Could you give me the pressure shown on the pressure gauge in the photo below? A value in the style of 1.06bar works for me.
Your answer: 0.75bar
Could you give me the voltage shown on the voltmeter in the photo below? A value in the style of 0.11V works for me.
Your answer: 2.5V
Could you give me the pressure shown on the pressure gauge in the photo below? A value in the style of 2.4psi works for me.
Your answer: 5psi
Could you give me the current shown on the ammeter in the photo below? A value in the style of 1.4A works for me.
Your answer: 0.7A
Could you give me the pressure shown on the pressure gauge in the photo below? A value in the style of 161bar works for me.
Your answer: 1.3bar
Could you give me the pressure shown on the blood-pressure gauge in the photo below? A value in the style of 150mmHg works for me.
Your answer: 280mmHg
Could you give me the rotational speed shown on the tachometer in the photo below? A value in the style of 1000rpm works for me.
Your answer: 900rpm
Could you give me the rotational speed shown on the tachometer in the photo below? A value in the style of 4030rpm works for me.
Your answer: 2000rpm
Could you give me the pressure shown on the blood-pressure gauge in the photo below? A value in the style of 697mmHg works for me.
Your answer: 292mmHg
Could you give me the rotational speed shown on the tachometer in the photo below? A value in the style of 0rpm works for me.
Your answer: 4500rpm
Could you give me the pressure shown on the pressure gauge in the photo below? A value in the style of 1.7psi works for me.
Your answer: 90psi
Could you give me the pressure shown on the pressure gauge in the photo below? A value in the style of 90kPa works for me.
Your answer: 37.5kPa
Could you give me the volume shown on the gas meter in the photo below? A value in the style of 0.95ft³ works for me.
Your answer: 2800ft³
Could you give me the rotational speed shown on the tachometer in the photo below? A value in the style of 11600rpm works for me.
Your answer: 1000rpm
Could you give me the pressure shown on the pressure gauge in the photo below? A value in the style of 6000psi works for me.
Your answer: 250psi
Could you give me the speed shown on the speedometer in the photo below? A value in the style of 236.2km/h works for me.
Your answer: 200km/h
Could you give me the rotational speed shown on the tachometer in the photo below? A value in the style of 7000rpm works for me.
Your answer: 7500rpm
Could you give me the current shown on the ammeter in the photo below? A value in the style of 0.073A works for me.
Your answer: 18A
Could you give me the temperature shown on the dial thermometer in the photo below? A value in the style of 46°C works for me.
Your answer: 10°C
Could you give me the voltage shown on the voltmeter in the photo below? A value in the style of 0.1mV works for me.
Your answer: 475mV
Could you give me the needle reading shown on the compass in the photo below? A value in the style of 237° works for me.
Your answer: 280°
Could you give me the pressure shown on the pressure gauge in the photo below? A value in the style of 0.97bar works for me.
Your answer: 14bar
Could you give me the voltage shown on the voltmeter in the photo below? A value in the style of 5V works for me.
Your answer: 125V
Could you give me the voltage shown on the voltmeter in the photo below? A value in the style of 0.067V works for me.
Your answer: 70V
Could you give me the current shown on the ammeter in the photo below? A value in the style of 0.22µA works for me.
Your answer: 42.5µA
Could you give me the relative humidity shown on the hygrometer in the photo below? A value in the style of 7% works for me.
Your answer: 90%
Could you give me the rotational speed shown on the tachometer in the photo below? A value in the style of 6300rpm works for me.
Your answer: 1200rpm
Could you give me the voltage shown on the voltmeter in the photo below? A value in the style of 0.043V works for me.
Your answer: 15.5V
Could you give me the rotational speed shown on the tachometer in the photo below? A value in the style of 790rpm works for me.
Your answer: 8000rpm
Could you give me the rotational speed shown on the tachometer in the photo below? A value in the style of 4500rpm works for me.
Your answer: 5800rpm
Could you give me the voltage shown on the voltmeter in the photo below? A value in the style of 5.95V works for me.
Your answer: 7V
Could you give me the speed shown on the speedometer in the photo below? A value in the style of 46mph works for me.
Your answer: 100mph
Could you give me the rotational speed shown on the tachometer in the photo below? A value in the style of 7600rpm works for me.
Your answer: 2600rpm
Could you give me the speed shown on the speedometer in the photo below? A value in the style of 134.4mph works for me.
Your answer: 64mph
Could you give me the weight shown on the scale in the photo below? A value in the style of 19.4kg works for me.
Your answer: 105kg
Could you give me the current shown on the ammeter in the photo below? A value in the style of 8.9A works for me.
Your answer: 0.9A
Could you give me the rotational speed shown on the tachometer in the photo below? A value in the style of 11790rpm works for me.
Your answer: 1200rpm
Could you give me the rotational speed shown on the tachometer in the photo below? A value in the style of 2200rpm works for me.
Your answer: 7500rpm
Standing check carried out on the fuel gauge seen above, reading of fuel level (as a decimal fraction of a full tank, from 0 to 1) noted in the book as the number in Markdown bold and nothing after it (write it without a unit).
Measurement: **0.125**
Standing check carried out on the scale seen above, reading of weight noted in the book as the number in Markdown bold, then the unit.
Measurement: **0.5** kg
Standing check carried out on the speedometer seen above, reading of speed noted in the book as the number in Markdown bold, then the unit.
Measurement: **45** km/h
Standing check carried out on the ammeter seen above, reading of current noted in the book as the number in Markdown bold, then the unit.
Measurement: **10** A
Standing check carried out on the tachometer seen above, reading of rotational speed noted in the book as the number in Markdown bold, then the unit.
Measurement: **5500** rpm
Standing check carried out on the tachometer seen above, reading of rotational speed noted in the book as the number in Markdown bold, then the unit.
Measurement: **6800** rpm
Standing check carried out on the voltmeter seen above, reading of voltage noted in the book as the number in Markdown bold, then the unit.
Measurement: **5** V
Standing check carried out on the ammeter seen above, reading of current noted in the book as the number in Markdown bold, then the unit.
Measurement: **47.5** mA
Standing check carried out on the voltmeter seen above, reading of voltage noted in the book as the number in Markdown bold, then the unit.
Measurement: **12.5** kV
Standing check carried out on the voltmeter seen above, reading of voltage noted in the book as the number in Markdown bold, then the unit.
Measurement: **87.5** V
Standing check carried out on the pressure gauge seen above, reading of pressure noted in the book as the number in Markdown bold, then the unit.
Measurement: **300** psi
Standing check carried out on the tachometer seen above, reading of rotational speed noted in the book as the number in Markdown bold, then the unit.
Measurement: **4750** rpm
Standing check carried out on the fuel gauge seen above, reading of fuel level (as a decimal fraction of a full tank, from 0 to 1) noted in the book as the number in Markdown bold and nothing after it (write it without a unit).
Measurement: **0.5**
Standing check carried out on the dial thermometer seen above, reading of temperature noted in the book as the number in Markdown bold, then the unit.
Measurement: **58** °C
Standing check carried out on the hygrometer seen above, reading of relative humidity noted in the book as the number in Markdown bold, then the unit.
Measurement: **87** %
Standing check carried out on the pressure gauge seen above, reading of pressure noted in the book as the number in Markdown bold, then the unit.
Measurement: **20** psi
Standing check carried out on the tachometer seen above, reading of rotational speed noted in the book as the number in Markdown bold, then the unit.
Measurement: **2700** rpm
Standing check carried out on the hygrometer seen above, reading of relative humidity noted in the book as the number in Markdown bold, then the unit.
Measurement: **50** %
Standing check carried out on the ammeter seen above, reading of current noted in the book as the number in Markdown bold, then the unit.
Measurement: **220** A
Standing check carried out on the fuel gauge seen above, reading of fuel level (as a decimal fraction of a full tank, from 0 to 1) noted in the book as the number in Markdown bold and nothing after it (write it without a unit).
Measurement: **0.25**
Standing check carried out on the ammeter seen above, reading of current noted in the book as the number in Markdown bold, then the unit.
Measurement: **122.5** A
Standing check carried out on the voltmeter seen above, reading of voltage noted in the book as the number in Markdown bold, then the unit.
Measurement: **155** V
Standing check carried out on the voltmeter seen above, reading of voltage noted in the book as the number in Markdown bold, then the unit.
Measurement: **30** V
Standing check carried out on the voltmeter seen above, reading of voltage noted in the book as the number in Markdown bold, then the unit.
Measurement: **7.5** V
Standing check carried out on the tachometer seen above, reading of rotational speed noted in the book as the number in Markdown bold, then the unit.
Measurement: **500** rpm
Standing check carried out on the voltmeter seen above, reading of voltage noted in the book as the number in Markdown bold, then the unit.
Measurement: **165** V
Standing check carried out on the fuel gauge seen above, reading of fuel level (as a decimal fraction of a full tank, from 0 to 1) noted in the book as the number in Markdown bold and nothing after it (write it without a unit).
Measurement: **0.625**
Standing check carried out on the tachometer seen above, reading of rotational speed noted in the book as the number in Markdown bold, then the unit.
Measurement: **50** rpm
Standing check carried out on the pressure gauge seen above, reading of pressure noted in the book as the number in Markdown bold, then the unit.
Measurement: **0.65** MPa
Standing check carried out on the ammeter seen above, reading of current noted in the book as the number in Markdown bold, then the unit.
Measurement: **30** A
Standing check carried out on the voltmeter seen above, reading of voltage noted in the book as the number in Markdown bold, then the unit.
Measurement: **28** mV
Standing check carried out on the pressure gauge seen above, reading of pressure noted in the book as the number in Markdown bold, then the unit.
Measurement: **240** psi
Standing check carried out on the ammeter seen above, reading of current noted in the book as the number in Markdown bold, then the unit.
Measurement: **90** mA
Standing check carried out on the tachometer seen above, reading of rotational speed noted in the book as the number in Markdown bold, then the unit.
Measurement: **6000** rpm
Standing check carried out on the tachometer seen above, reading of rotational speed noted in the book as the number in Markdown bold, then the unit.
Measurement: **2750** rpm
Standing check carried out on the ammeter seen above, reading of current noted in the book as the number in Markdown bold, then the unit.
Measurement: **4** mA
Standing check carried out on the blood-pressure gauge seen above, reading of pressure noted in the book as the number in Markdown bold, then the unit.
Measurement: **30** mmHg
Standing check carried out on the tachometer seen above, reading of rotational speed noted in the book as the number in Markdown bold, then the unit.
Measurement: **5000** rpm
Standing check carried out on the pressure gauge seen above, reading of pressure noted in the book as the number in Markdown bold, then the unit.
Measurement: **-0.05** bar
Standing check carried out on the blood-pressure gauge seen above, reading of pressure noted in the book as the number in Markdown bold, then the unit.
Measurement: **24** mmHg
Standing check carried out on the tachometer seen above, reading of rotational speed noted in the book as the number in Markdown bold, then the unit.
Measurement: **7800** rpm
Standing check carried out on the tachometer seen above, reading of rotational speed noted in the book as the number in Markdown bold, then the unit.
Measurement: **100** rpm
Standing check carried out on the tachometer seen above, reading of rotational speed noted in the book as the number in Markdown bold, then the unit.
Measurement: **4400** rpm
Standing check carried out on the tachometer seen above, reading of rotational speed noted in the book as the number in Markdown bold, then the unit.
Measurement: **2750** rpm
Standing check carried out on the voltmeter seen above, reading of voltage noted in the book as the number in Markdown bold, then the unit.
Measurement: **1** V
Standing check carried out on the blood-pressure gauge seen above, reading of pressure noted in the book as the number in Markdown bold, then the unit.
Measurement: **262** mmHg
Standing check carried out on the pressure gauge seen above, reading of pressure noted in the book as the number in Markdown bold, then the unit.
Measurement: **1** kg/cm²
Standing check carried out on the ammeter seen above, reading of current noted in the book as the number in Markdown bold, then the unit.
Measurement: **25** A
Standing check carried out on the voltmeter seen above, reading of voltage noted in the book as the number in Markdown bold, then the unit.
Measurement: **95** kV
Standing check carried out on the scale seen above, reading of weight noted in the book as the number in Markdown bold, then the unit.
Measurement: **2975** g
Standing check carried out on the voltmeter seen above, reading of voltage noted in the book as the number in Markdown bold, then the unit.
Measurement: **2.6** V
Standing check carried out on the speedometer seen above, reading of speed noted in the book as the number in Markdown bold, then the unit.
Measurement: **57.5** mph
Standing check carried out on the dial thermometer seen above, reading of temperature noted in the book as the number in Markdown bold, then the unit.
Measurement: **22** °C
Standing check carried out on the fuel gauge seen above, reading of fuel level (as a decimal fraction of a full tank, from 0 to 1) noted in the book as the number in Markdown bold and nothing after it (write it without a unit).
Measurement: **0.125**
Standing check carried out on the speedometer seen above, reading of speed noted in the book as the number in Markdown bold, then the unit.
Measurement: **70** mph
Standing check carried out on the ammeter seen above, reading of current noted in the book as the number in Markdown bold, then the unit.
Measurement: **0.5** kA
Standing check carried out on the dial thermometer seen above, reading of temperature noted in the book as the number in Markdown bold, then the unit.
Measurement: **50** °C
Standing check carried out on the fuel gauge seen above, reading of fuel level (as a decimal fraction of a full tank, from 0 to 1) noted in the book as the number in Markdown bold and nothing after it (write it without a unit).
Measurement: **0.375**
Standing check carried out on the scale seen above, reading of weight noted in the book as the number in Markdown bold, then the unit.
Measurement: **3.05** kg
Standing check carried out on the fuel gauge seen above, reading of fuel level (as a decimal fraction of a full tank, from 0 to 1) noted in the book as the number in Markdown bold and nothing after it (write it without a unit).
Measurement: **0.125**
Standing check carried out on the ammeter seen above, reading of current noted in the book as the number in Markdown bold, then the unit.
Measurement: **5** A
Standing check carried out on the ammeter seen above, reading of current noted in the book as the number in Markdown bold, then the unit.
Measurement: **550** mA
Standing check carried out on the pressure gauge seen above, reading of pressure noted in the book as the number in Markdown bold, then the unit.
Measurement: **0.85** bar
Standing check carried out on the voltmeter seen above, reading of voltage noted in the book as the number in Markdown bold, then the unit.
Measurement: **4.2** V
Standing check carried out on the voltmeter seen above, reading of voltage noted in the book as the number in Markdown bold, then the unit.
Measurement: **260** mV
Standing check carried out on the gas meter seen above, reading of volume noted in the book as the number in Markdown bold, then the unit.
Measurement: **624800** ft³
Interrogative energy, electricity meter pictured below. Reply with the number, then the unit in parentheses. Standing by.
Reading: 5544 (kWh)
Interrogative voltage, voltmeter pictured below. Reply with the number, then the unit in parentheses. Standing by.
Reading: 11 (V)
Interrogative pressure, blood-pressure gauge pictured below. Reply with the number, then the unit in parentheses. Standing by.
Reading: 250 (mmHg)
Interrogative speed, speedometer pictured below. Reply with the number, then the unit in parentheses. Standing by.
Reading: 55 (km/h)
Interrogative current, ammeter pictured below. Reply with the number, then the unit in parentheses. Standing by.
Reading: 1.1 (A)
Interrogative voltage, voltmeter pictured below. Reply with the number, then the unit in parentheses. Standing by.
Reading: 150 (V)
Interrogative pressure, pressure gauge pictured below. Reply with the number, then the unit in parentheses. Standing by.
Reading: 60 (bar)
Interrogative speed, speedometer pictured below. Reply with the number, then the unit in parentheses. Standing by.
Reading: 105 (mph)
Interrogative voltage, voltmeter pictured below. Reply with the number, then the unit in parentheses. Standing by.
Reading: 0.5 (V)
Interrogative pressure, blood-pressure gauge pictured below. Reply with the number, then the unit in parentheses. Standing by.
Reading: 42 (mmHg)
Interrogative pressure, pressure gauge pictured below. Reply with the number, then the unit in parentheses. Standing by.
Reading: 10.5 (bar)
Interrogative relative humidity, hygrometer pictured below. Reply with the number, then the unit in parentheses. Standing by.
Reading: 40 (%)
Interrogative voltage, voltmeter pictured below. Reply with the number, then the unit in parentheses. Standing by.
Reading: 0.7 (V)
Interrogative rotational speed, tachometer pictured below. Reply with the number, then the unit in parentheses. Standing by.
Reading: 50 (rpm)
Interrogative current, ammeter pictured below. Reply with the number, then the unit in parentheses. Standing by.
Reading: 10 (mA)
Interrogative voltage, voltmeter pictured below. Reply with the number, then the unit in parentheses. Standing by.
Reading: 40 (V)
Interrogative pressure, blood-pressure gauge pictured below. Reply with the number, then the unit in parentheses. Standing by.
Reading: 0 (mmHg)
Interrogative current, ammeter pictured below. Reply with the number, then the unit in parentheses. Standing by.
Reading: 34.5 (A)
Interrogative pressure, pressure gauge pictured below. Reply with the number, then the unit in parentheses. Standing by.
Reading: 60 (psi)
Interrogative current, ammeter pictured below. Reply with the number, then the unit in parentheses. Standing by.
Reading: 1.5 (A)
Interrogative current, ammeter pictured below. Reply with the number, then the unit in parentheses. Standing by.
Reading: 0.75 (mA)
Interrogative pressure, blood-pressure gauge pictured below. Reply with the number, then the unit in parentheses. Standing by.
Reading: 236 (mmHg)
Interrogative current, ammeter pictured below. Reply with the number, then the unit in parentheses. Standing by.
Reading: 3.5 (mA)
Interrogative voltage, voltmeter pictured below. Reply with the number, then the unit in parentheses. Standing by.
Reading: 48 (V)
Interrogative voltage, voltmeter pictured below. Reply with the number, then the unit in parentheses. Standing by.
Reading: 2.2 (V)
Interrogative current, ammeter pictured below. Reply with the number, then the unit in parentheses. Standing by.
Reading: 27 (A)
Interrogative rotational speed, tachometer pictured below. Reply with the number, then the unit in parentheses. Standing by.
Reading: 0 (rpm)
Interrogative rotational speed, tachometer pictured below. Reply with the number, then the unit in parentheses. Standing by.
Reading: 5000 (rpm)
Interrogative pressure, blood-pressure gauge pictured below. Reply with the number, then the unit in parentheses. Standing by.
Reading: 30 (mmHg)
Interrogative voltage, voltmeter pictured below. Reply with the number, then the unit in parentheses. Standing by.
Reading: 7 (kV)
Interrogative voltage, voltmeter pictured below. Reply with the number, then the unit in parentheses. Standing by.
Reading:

* Instruction: Copy word for word the records starting with the line that contains "46mph works for me." and going on through the line that contains "Your answer: 64mph".

* Task response:
Could you give me the speed shown on the speedometer in the photo below? A value in the style of 46mph works for me.
Your answer: 100mph
Could you give me the rotational speed shown on the tachometer in the photo below? A value in the style of 7600rpm works for me.
Your answer: 2600rpm
Could you give me the speed shown on the speedometer in the photo below? A value in the style of 134.4mph works for me.
Your answer: 64mph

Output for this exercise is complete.